What is the benefit to this over what the local listings used to be?

The major feature is that clicking anywhere on this snack pack takes you to a new page which includes up to 20 listings in that area (depending on the geo-modification of your search). In this area it expands on the previously available information and now allows you to sort and find the right fit for a night out. Are you looking for a top rated establishment? Or possibly something to fit your price range? On this page you can sort all of the listings by ratings, cuisine, average price, or even by their hours of operation. It even includes a map that takes up around 60% of the page (even though when you open up a listing the map gets blocked out for the most part).

How Does This Effect SEO?

All of these features are great for the user in helping them to determine their next eatery adventure, but how will this affect your SEO? These snack pack listings are pulling all of their information from Google+ pages. This means any SEO work that’s done on the actual website basically doesn’t affect the ability for the business to show up in the snack pack section.

Why is this a big deal?

Google putting these listings up means that you’ll have to focus strategies more around Google + optimization and posting than ever before.

Why should I care?

Unlike the typical block of local listings that will usually blend in with the normal organic search results, the snack pack always shows up at the very top of the organic section. If ads appear at the top of the page, the viewer would have to scroll down before they are even able to see any regular organic results. In addition to this, clicking on one of these snack pack listings will take you to an expanded listings page, as previously mentioned. This is quite a change from other local listing results that would still take you to the actual website when the listing was clicked, and it’s further justification of the benefits of optimizing your Google+ page.

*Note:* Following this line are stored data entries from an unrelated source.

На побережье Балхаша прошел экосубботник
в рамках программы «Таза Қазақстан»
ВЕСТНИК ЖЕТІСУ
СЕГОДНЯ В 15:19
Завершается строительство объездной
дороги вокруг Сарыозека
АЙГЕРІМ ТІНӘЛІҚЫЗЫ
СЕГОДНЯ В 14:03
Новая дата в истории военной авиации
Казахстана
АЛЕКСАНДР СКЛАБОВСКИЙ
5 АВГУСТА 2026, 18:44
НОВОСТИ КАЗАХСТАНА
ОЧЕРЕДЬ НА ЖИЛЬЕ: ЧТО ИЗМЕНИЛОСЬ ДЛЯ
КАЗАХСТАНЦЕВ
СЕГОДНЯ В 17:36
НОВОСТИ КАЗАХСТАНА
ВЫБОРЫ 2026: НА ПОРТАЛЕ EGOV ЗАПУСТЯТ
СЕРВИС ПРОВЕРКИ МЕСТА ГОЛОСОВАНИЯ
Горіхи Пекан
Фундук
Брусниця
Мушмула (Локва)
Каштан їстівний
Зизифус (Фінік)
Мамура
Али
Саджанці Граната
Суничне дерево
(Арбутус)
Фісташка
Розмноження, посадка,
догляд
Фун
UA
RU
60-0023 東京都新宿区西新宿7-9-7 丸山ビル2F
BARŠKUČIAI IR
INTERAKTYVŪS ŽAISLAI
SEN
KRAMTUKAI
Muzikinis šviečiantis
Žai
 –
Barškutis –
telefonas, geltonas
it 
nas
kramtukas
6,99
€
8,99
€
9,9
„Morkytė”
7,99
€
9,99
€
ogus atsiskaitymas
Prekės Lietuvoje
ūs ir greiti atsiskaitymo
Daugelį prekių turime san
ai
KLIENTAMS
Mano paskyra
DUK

Snack Pack with Organic Listings

How to Take Advantage of Snack Pack Listings on Google

What about the business owner? How can you manipulate these features to the benefit of everyone involved?

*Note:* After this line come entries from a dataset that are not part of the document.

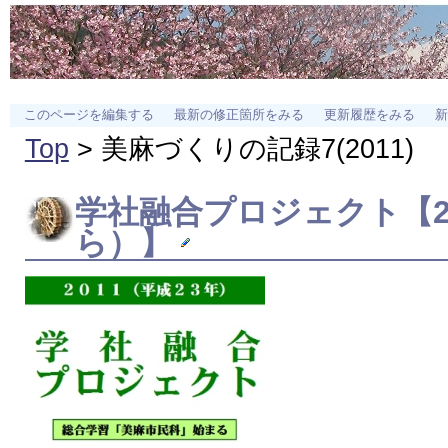
このページを編集する
最新の修正箇所をみる
更新履歴をみる
新
Top
> 美麻づくりの記録7(2011)
学社融合プロジェクト【2
ら）】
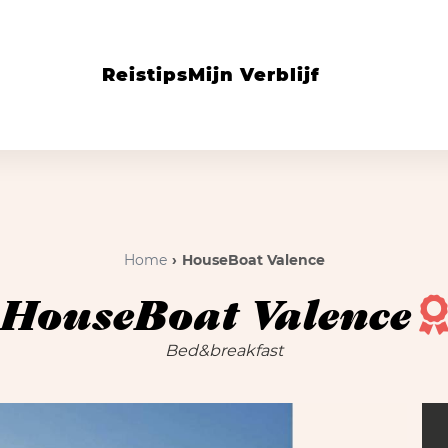
Reistips
Mijn Verblijf
Home
HouseBoat Valence
HouseBoat Valence
Bed&breakfast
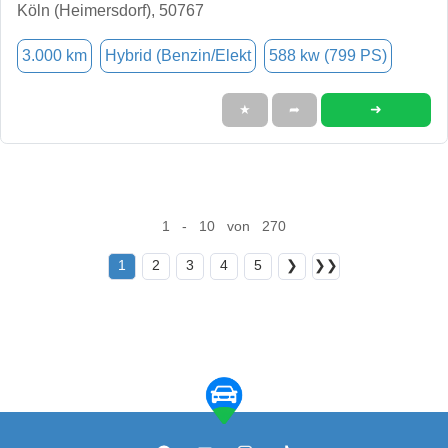
Köln (Heimersdorf), 50767
3.000 km
Hybrid (Benzin/Elekt
588 kw (799 PS)
➜
★
➦
1 - 10 von 270
1
2
3
4
5
❯
❯❯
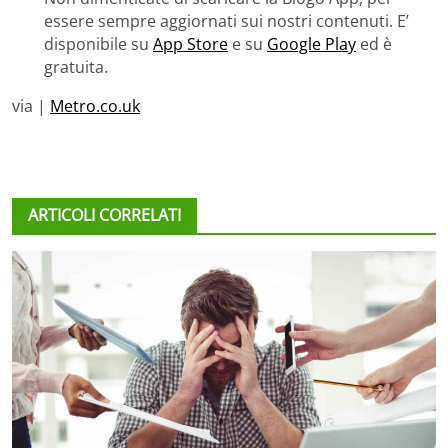
essere sempre aggiornati sui nostri contenuti. E’
disponibile su
App Store
e su
Google Play
ed è
gratuita.
via |
Metro.co.uk
ARTICOLI CORRELATI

Despite Google changing how local results are shown from the carousel to the mini snack pack, the method for users to achieve success remains the same. Below are a couple key factors on how to get you started:

Create a listing and have it verified (no PO boxes) – if one already exists for your business, claim it as the owner.

Add high resolution images to attract users, with accurate phone numbers, hours, addresses, etc.

Describe what makes your business unique and why a visitor should pick your services/goods with appropriate content in the description.

Don’t forget to add a link back to your website!

After your listing is live and verified, start promoting your page and urge your customers to leave reviews. Reviews appear to be very important to distinguish a listing to display first or tenth, which is that much more important now that there are only three results initially.

Who knows what the future will hold for these snack pack listings over the next year, but for now, it’s best for SEO strategists and business owners to try to work with them and take advantage of them as much as they’re able to.